_Activity:_ The answer must consist of every line from the data that holds the string "lines".

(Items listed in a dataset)
↓
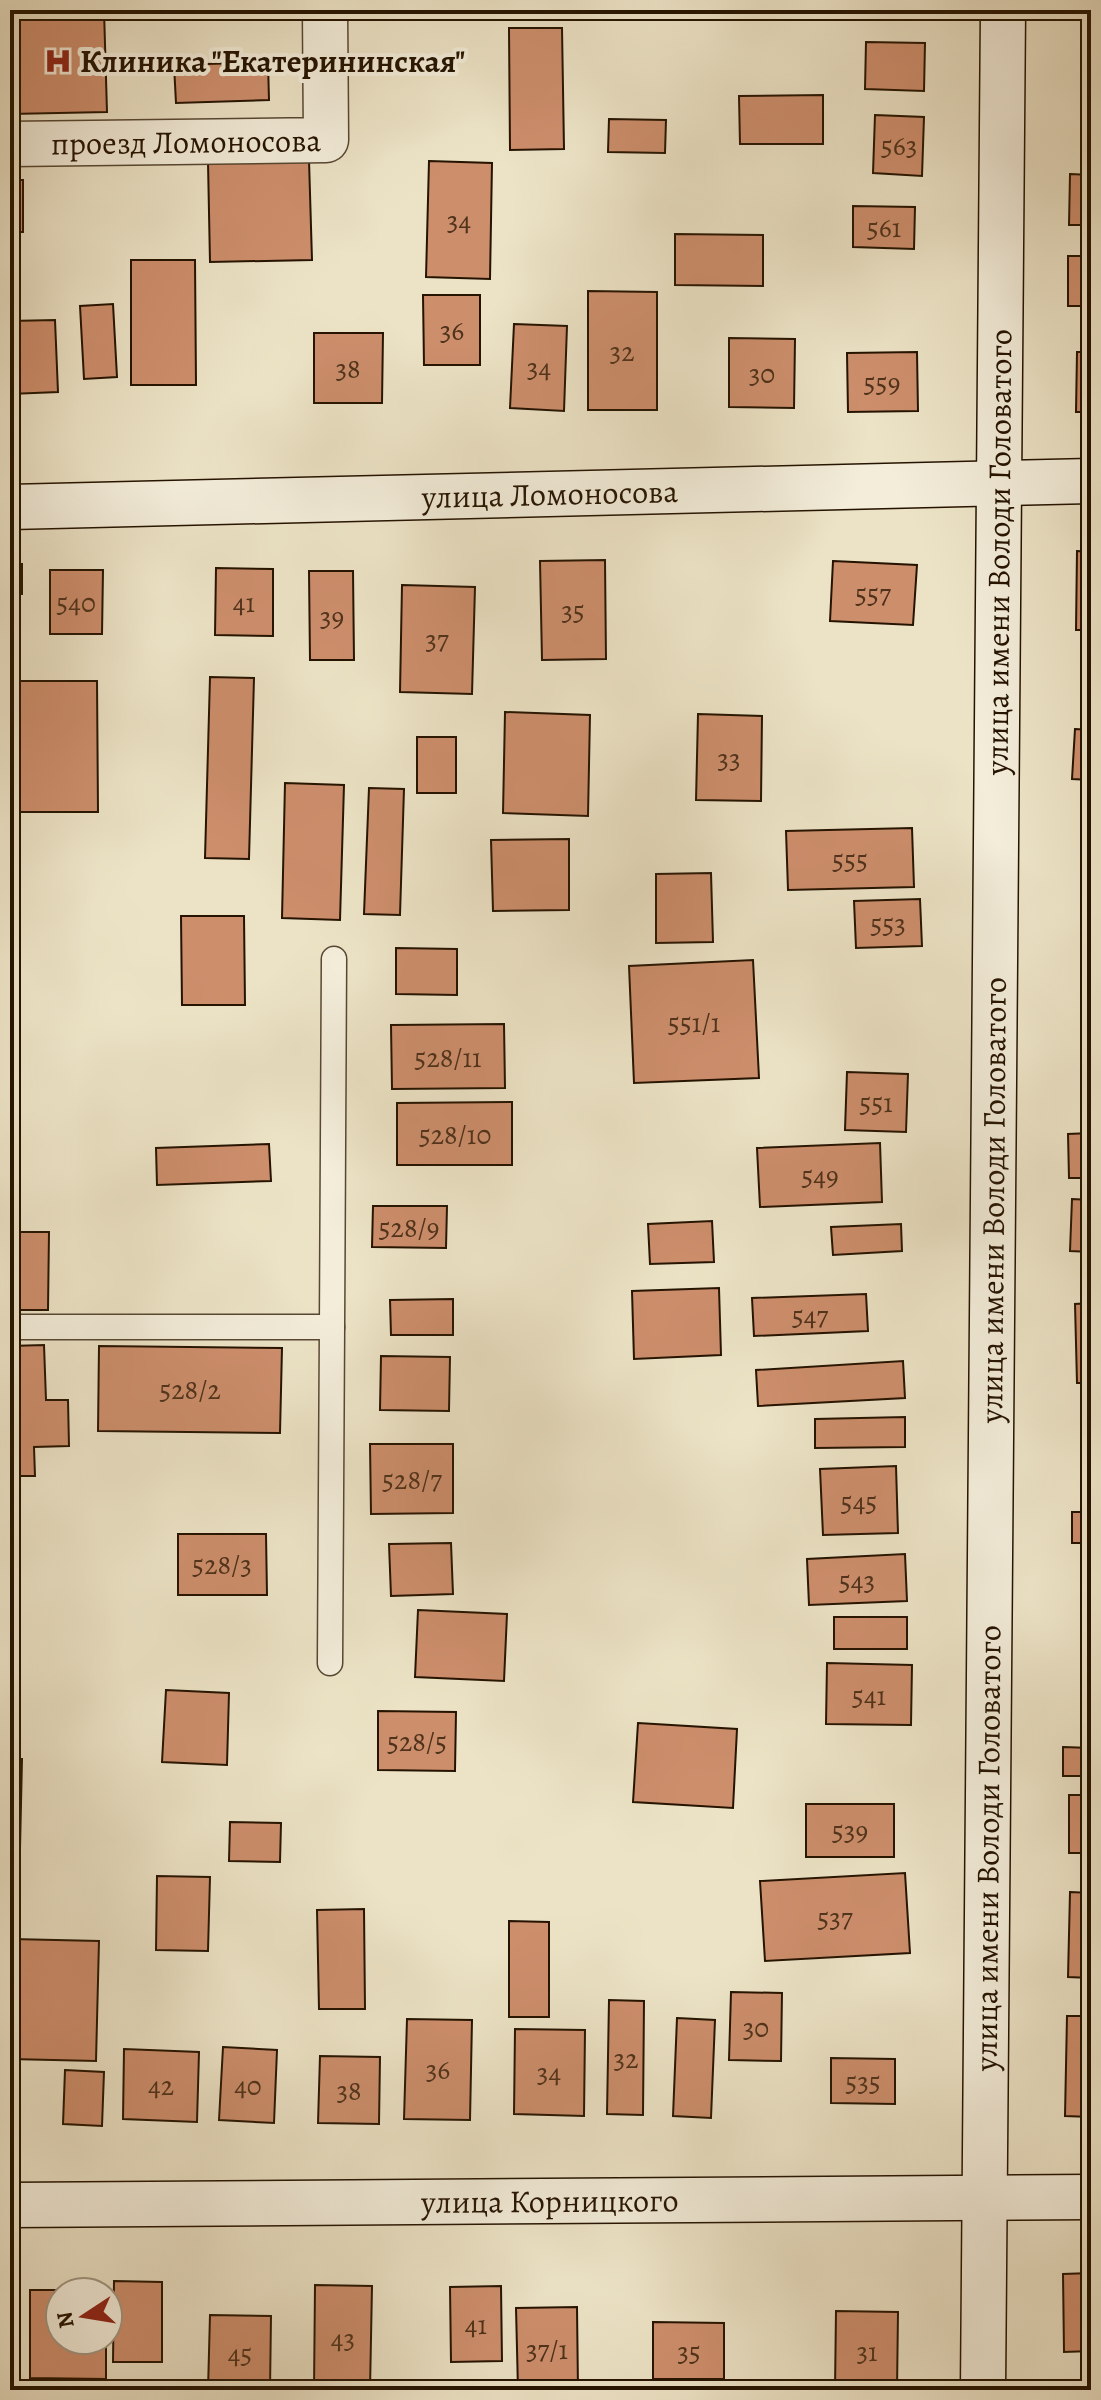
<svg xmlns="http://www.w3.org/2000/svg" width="1101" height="2400" font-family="Alegreya,serif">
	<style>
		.building { fill: #cd8e6c; stroke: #251300; stroke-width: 2 }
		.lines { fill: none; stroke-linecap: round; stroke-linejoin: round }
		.lane-casing { stroke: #574732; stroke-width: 27 }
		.street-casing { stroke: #574732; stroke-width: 47 }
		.secondary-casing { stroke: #251300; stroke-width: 47 }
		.lane { stroke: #f3edda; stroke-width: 24 }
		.street { stroke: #f3edda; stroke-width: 44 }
		.secondary { stroke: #f3edda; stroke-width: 44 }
		.labels { text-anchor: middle; stroke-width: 8; stroke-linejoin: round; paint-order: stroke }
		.number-label { font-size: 28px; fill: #4f321b }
		.poi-label { font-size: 32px; font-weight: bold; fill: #251300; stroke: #f3edda; text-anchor: start }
		.street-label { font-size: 32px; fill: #251300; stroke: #f3edda }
	</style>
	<rect width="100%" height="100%" fill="#ece3c6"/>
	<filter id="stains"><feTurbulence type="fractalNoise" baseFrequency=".0025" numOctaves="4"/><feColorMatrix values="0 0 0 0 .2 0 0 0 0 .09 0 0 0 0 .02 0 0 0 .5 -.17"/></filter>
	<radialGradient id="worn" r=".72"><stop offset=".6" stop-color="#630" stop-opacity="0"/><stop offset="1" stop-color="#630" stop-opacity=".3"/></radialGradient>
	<g class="building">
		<polygon points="10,10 104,10 107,112 10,114"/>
		<polygon points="362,10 461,10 461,13 362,11"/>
		<polygon points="685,10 801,10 801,14"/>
		<polygon points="509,28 562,28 564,149 510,150"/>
		<polygon points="866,42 925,43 924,91 865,89"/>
		<polygon points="268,62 269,100 176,103 174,65"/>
		<polygon points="823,95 823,144 740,144 739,96"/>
		<polygon points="875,115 924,117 922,176 873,173"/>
		<polygon points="609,119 666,120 665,153 608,152"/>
		<polygon points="309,160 312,260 210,262 208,162"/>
		<polygon points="429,161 492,163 490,279 426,277"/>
		<polygon points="1070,174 1091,175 1091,225 1069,225"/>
		<rect x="10" y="180" width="13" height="52"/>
		<polygon points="853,206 915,207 914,249 853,247"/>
		<polygon points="675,234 763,235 763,286 675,285"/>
		<rect x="1068" y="256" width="23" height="50"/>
		<polygon points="131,260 195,260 196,385 131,385"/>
		<polygon points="588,291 657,292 657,410 588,410"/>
		<polygon points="423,295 480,295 480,365 424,365"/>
		<polygon points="113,304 117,377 84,379 80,306"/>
		<polygon points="55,320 58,392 10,394 10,321"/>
		<polygon points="514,324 567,326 564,411 510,408"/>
		<polygon points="314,333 383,333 382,403 314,403"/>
		<polygon points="729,338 795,339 794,408 729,407"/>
		<polygon points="917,352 918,411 848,412 847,353"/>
		<polygon points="1077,352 1091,352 1091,412 1076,412"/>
		<polygon points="1077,551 1091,552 1091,630 1076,630"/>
		<polygon points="605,560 606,659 542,660 540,561"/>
		<polygon points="833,561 917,565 913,625 830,621"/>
		<rect x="10" y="564" width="12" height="30"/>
		<polygon points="216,568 273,569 273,636 215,635"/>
		<polygon points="50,570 103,570 102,634 50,634"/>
		<polygon points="309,571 353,571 354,660 310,660"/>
		<polygon points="402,585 475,587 472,694 400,692"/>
		<polygon points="210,677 254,678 249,859 205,858"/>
		<polygon points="10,681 97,681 98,812 10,812"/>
		<polygon points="505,712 590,715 588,816 503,813"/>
		<polygon points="698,714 762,716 761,801 696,800"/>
		<polygon points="1075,729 1091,730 1091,780 1072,779"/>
		<rect x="417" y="737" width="39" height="56"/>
		<polygon points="285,783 344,785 340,920 282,918"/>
		<polygon points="369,788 404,789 400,915 364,914"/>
		<polygon points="912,828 914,887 788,890 786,831"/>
		<polygon points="569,839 569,910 493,911 491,840"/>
		<polygon points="711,873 713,942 656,943 656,874"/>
		<polygon points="920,899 922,946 856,948 854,901"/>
		<polygon points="181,916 244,916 245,1005 182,1005"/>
		<polygon points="396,948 457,949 457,995 396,994"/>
		<polygon points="753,960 759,1078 634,1083 629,966"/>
		<polygon points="504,1024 505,1088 392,1089 391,1025"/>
		<polygon points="847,1072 908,1074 906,1132 845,1130"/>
		<polygon points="512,1102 512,1165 397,1165 397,1103"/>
		<polygon points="1091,1133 1091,1178 1069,1178 1068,1134"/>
		<polygon points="880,1143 882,1202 760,1207 757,1148"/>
		<polygon points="269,1144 271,1181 157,1185 156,1148"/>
		<polygon points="1072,1199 1091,1200 1091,1252 1070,1251"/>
		<polygon points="373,1206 447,1206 446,1248 372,1247"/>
		<polygon points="712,1221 714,1262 650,1264 648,1224"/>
		<polygon points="901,1224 902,1251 833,1255 831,1227"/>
		<polygon points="10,1232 49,1232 48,1310 10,1310"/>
		<polygon points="719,1288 721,1355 634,1359 632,1291"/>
		<polygon points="866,1294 868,1331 754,1336 752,1298"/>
		<polygon points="453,1299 453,1335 391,1335 390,1300"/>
		<polygon points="1091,1303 1091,1383 1077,1383 1075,1304"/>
		<polygon points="44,1345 46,1400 68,1400 69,1446 34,1447 35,1476 10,1476 10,1346"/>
		<polygon points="99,1346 282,1348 280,1433 98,1431"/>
		<polygon points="381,1356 450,1357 449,1411 380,1410"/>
		<polygon points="903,1361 905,1398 758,1406 756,1370"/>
		<polygon points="905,1417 905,1447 815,1448 815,1419"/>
		<polygon points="370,1444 453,1444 453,1513 371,1514"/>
		<polygon points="896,1466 898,1533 823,1535 820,1469"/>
		<rect x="1072" y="1512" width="19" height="31"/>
		<polygon points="178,1534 266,1534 267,1595 178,1595"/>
		<polygon points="451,1543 453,1594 391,1596 389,1544"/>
		<polygon points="905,1554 907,1601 809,1605 807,1559"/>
		<polygon points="418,1610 507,1614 504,1681 415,1677"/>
		<rect x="834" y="1617" width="73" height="32"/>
		<polygon points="827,1663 912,1665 911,1725 826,1724"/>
		<polygon points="166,1690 229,1693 227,1765 162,1762"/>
		<polygon points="378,1711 456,1712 455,1771 378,1770"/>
		<polygon points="638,1723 737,1729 733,1808 633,1802"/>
		<polygon points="1063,1747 1091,1748 1091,1776 1063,1776"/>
		<polygon points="10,1759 22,1759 20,1849 10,1848"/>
		<rect x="1069" y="1795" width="22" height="58"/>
		<rect x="806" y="1804" width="88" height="53"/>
		<polygon points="230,1822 281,1823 280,1862 229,1861"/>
		<polygon points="905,1873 910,1953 765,1961 760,1881"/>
		<polygon points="157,1876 210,1877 208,1951 156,1950"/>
		<polygon points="1070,1892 1091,1893 1091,1978 1068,1977"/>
		<polygon points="364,1909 365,2009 319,2009 317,1910"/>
		<polygon points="509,1921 549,1922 549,2017 509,2017"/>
		<polygon points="12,1939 99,1941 96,2061 10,2059"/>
		<polygon points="731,1992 782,1993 781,2061 729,2060"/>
		<polygon points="609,2000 644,2001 643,2115 607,2114"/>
		<polygon points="1067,2016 1091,2016 1091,2117 1065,2116"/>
		<polygon points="677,2018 715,2020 711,2118 673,2116"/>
		<polygon points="407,2019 472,2020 470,2120 404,2119"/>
		<polygon points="515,2029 585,2030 584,2116 514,2114"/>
		<polygon points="223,2047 277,2050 274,2123 219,2120"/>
		<polygon points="124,2049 199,2052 197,2122 123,2119"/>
		<polygon points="320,2056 380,2057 379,2124 318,2123"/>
		<polygon points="831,2058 895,2059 895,2104 831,2103"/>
		<polygon points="65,2070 104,2072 102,2126 63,2124"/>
		<polygon points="1091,2273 1091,2351 1064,2352 1063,2274"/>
		<polygon points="114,2281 162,2282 162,2362 113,2362"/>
		<polygon points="315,2285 372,2286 370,2390 314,2390"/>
		<polygon points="501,2286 502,2361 451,2362 450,2287"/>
		<polygon points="30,2290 106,2290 60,2292 60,2340 106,2340 106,2379 30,2378"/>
		<polygon points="577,2307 578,2390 518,2390 516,2308"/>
		<polygon points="836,2311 898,2312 897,2390 835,2390"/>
		<polygon points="210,2315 271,2316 270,2390 208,2390"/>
		<polygon points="653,2322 724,2323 724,2379 653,2379"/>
	</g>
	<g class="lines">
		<g class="lane-casing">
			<g id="lane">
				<polyline points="10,1327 332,1327 334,959"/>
				<polyline points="330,1663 332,1327"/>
			</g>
		</g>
		<g class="street-casing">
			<g id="street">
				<path id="s1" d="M10 144 326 140 325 10"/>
			</g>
		</g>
		<g class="secondary-casing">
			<g id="secondary">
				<path id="s2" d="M10 507 1091 481"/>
				<path id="s3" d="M10 2205 1091 2197"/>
				<path id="s4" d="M983 2390 1003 10"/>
			</g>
		</g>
		<use href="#lane" class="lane"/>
		<use href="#street" class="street"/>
		<use href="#secondary" class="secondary"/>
	</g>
	<defs>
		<g id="hospital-bare" transform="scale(2.16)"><path d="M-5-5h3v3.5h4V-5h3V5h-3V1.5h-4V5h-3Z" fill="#8f2418" stroke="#f3edda" stroke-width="2.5" paint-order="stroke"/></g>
	</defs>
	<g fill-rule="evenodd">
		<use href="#hospital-bare" x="58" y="61"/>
	</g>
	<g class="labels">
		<g class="number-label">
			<text x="899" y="155">563</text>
			<text x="459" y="230">34</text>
			<text x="884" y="237">561</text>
			<text x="452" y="340">36</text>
			<text x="622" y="361">32</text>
			<text x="539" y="377">34</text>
			<text x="348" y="378">38</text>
			<text x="762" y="383">30</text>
			<text x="882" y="392">559</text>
			<text x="873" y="603">557</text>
			<text x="76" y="612">540</text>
			<text x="244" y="612">41</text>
			<text x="573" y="620">35</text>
			<text x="332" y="626">39</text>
			<text x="437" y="649">37</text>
			<text x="729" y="768">33</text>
			<text x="850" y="869">555</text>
			<text x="888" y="933">553</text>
			<text x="694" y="1032">551/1</text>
			<text x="448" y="1067">528/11</text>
			<text x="876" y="1112">551</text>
			<text x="455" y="1144">528/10</text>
			<text x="820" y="1185">549</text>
			<text x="409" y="1237">528/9</text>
			<text x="810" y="1325">547</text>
			<text x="190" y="1399">528/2</text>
			<text x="412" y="1489">528/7</text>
			<text x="859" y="1511">545</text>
			<text x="222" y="1574">528/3</text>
			<text x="857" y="1590">543</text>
			<text x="869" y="1705">541</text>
			<text x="417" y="1751">528/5</text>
			<text x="850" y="1840">539</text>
			<text x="835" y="1927">537</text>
			<text x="756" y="2037">30</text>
			<text x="626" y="2068">32</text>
			<text x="438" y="2079">36</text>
			<text x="549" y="2082">34</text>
			<text x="863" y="2091">535</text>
			<text x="161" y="2095">42</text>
			<text x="248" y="2095">40</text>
			<text x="349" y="2100">38</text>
			<text x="476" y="2334">41</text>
			<text x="343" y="2348">43</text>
			<text x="547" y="2359">37/1</text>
			<text x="689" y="2361">35</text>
			<text x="867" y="2361">31</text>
			<text x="240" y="2363">45</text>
		</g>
		<g class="poi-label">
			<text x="80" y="72">Клиника "Екатерининская"</text>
		</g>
		<g class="street-label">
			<text dy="11" stroke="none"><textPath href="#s1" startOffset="176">проезд Ломоносова</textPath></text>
			<text dy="11" stroke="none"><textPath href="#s2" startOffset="540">улица Ломоносова</textPath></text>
			<text dy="11" stroke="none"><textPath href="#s4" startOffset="1838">улица имени Володи Головатого</textPath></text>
			<text dy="11" stroke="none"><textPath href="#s4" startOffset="1190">улица имени Володи Головатого</textPath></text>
			<text dy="11" stroke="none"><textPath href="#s4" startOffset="542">улица имени Володи Головатого</textPath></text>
			<text dy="11" stroke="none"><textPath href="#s3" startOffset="540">улица Корницкого</textPath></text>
		</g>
	</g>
	<rect width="1101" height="2400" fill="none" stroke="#ece3c6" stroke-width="40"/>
	<rect x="12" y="12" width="1077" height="2376" fill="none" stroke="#251300" stroke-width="4"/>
	<rect x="20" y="20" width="1061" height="2360" fill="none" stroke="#251300" stroke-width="2"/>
	<g transform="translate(84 2316) rotate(258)"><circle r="38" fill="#f3edda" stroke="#a19683" stroke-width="2"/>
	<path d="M0-6L14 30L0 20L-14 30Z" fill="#8f2418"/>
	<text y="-12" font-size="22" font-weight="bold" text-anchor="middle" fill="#251300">N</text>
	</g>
	<rect width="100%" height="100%" filter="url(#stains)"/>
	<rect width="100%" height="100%" fill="url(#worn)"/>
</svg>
↑
_Solution to this exercise:_
		.lines { fill: none; stroke-linecap: round; stroke-linejoin: round }
	<g class="lines">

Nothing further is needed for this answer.